Public sector workers who haven’t affirmatively chosen to support labor unions should see a bump in their paychecks as soon as this Friday, thanks to the Supreme Court’s decision today in Janus v. AFSCME. The decision holds that forcing public sector workers to financially support a union violates their First Amendment speech and associational rights. But it goes further than that, taking aim at the convoluted “opt-out” schemes that unions have put in place to make it almost impossible, as a practical matter, to escape paying union dues.
After Janus, opt-out is dead.
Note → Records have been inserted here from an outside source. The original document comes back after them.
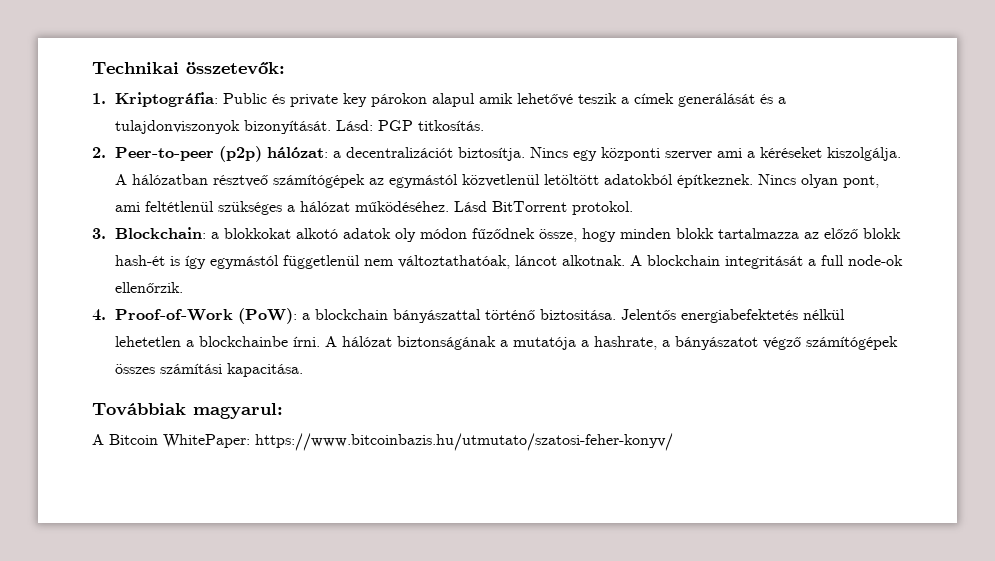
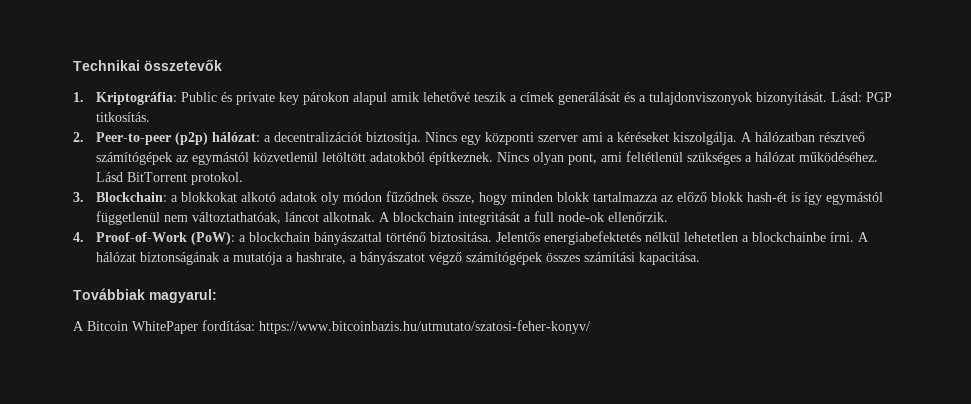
[186,62,285,75] összetevők: -> [144,59,222,71] összetevők
[163,434,250,448] WhitePaper: -> [132,320,255,334] WhitePaper fordítása:

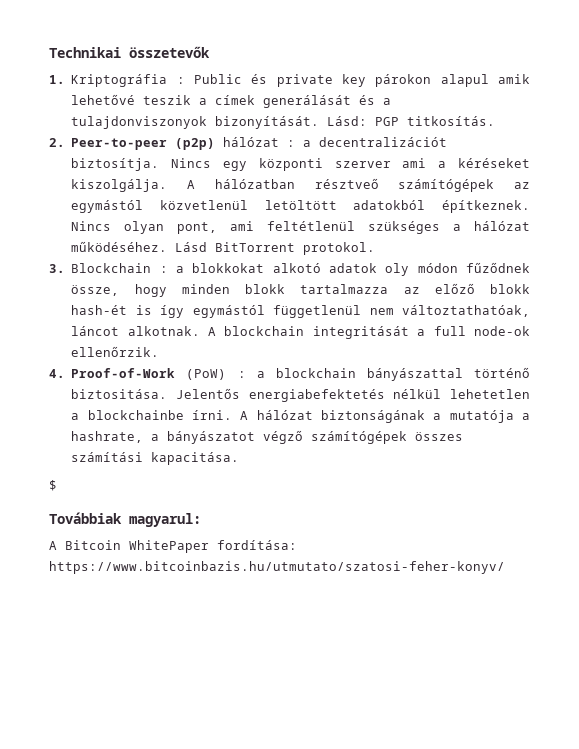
[95,92,177,105] Kriptográfia: -> [71,74,185,87] Kriptográfia :
[211,132,260,142] hálózat: -> [223,137,296,147] hálózat :
[95,192,167,202] Blockchain: -> [71,263,168,273] Blockchain :
[190,232,235,245] (PoW): -> [186,369,246,380] (PoW) :
(700, 258) none -> [49,480,57,491] // $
As the court’s opinion states:
Neither an agency fee nor any other payment to the union may be deducted from a nonmember’s wages, nor may any other attempt be made to collect such a payment, unless the employee affirmatively consents to pay. (p. 48)
But don’t expect the unions to simply follow the law without a fight. Already, labor attorneys are surely hard at work to contrive arguments that any kind of interaction with a labor union constitutes “affirmative consent” and that, once ensnared into paying union dues, public workers will be stuck doing so for years—or at least until the next opt-out window.
Janus suggests, however, that these ploys won’t work. Public sector workers, like all Americans, have a right to choose with whom they associate and what speech they support, free from government coercion. And limitations on that right are subject to close scrutiny by the courts. So, while the unions will kick and scream, they will be dragged, if necessary, into compliance with the law and full recognition of public sector workers’ First Amendment rights.